New Congress, Old Tricks
New Congress, Old Tricks
Congress Again Considers Offshore Drilling
It’s time for an energy future based on clean, renewable resources instead of empty promises.
President Bush proposed a 20 percent decrease in gasoline consumption just days ago in his State of the Union address. Yet instead of considering ways to achieve the decrease, the Senate Energy and Natural Resources Committee yesterday heard testimony on developing oil and gas resources in the Gulf of Mexico.
The 109th Congress already opened an additional 8.3 million acres of the outer continental shelf in the Gulf of Mexico Energy Security Act at the end of last year.
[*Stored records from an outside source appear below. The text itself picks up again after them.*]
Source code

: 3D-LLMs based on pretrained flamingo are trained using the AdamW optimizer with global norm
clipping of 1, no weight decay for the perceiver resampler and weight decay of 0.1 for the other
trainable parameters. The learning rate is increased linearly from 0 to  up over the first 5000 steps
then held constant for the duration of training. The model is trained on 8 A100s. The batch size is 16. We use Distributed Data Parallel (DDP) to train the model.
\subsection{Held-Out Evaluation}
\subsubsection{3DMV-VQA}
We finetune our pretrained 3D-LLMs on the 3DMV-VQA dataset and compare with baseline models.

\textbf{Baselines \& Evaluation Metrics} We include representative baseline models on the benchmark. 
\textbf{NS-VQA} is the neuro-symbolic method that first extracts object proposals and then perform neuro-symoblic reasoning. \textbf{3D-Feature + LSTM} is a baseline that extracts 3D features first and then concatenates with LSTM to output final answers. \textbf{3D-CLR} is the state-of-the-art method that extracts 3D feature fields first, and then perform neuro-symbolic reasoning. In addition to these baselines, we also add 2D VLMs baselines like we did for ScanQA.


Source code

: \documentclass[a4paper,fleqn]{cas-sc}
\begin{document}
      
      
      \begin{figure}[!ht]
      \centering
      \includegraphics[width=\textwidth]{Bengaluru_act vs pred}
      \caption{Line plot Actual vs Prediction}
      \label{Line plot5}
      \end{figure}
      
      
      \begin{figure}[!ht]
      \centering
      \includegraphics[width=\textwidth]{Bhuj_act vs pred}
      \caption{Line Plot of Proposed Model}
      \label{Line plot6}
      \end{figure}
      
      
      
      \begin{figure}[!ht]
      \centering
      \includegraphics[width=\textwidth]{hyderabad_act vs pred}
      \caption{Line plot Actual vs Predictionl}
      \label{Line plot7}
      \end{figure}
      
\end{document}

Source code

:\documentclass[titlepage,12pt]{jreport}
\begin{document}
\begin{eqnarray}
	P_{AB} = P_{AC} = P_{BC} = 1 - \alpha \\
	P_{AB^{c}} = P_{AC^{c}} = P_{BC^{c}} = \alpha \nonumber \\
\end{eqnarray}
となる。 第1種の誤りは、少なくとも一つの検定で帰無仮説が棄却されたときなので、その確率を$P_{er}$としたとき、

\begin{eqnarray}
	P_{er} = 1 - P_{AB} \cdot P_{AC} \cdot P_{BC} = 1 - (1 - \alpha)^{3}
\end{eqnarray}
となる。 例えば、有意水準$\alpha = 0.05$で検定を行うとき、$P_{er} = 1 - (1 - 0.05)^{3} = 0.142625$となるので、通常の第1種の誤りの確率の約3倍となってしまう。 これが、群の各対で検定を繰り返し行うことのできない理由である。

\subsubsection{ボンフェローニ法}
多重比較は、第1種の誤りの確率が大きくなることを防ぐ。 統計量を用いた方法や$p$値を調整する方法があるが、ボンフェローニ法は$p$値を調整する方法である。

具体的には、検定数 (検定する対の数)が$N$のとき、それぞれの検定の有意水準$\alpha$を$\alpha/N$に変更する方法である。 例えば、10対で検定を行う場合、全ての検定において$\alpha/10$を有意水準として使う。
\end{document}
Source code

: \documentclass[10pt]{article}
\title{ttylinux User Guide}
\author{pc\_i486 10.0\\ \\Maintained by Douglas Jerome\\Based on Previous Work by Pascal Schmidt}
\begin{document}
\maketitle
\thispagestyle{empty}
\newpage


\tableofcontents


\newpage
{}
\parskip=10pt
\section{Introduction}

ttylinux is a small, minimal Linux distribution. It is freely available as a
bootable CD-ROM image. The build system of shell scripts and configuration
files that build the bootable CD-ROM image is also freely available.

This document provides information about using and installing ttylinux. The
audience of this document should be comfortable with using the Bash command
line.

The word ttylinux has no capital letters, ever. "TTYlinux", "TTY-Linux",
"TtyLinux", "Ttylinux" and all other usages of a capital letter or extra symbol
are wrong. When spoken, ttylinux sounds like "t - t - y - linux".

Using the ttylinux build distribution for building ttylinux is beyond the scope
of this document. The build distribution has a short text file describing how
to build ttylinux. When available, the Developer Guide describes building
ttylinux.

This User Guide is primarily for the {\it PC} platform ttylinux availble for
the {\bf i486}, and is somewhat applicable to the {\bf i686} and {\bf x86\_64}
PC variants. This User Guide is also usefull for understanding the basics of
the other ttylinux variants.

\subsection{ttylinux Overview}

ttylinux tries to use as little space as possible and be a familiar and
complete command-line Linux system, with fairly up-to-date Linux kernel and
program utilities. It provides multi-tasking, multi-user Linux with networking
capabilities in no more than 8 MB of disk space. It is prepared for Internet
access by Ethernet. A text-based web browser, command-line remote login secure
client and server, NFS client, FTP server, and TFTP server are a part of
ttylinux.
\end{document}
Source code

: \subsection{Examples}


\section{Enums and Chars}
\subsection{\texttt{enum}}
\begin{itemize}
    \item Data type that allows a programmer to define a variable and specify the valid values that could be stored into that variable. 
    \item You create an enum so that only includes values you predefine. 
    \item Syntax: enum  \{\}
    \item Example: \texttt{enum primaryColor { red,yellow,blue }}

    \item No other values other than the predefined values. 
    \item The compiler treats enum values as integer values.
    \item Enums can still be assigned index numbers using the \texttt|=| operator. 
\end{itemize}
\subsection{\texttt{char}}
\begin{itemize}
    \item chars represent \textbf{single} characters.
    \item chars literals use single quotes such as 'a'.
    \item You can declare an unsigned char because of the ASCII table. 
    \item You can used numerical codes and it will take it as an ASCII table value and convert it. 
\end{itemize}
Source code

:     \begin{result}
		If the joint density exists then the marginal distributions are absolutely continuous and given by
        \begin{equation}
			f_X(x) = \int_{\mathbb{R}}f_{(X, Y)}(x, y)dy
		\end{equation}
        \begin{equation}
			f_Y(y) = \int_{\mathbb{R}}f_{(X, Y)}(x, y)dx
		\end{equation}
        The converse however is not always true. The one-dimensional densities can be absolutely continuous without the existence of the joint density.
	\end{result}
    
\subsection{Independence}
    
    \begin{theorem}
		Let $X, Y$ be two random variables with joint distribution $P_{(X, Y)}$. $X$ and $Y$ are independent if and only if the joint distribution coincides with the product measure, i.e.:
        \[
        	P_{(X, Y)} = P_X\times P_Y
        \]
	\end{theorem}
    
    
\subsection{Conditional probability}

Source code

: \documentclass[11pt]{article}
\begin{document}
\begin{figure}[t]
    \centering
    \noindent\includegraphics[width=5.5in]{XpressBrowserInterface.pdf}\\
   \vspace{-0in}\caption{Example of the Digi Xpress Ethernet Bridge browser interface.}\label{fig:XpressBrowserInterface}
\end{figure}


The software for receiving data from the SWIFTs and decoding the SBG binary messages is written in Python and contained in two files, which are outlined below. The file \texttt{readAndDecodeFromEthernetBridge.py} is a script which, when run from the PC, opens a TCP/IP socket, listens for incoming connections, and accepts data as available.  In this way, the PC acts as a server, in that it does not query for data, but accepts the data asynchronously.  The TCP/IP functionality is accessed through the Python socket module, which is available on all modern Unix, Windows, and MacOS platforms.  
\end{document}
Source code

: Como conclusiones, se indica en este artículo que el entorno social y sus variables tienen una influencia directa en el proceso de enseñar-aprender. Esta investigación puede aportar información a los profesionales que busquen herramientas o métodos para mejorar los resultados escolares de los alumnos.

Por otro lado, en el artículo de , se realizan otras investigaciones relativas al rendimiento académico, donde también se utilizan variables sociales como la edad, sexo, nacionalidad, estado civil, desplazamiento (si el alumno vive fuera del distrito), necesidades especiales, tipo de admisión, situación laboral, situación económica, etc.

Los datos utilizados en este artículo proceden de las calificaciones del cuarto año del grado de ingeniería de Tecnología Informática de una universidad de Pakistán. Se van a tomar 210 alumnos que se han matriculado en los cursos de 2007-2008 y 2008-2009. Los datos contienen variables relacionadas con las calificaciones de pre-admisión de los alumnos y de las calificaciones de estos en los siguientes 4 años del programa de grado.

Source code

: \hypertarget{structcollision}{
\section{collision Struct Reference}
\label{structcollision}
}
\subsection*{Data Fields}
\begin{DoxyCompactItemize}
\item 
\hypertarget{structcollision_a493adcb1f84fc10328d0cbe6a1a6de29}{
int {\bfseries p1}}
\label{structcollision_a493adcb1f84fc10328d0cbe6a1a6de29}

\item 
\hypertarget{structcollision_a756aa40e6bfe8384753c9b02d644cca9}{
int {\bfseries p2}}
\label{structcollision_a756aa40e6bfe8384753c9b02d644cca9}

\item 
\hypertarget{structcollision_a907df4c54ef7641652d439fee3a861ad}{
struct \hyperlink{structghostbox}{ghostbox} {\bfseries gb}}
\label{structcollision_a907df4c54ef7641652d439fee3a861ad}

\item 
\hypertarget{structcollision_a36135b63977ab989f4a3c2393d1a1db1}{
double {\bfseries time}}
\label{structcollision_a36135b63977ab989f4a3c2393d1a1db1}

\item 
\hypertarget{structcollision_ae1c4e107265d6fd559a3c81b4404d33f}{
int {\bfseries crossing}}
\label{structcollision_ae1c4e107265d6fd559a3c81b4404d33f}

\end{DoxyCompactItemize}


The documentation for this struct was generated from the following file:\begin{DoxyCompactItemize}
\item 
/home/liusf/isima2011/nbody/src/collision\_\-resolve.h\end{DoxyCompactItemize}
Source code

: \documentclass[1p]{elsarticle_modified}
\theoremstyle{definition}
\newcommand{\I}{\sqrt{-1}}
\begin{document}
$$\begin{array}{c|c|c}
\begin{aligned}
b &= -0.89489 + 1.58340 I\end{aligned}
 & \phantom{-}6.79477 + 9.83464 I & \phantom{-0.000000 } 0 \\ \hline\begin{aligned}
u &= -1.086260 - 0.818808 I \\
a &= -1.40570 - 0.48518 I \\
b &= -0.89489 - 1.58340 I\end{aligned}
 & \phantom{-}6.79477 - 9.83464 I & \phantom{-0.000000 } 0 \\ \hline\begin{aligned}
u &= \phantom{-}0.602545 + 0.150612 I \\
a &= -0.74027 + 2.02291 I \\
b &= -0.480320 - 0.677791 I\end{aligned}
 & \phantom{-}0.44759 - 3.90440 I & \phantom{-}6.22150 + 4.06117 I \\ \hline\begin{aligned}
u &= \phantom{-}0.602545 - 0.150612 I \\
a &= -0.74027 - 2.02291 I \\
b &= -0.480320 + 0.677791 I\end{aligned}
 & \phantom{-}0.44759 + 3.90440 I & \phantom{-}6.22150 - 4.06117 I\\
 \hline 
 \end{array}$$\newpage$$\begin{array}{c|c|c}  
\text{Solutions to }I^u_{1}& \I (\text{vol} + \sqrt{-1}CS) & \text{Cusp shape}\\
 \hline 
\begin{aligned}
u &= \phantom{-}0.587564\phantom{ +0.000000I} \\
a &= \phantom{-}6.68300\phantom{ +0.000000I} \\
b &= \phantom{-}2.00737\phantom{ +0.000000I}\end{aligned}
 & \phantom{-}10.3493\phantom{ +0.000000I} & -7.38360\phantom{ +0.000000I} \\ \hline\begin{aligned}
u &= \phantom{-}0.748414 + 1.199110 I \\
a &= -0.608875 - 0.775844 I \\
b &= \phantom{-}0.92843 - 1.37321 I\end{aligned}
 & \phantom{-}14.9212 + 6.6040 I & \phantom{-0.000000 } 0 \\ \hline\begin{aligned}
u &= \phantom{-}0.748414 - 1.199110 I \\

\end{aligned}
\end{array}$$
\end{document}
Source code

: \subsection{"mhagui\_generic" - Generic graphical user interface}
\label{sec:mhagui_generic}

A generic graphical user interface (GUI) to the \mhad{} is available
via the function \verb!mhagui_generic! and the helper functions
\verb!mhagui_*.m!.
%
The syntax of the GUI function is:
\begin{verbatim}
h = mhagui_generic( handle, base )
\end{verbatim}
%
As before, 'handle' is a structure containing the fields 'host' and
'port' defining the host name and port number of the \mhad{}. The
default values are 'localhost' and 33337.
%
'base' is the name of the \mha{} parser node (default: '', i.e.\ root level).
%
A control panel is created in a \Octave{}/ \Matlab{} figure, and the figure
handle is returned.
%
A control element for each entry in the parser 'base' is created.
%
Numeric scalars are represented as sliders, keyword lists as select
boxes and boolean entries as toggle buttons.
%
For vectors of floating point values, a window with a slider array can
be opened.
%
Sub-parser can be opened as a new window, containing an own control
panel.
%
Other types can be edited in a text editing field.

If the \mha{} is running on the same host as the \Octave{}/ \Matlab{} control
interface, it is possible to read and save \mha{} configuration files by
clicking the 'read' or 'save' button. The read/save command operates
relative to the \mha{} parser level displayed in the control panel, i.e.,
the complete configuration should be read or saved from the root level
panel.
The legislation sets aside 12.5 percent of production revenues for the stateside Land and Water Conservation Fund—a move which should be lauded. Yet this environmental funding comes at the near-certain endangerment of a fragile ecosystem that would only be exacerbated with further opening of the OCS.
Offshore drilling is a hollow solution. It spills an average of 400 gallons of oil and gas every day. And additional drilling in the Gulf of Mexico would provide only four months of oil at the current rate of American consumption, and this oil would take seven years to extract.
The Center for American Progress has offered a three-step plan to boost the economy, reduce oil consumption, and protect the environment:
- Provide farmers the financial tools and expertise to shift towards the production and processing of energy crops.
- Transform the transportation sector by mandating that all passenger vehicles run on high blends of biofuels and gasoline — or flex fuels — within a decade and expand tax incentives for gas stations that install biofuel pumps.
- Recognize the threat of global warming by enacting a national carbon cap and trade mechanism that allows farmers and drivers to benefit from the production and use of biofuels that reduce greenhouse gas emissions.
Americans overwhelmingly support initiatives like these: 86 percent want the government to raise fuel efficiency standards, and 90 percent think the government should do more to support renewable fuels. This new Congress ought to be focused on creating long-term, sustainable solutions to America’s dependency on foreign oil, not reusing the same empty promises and high costs of offshore drilling.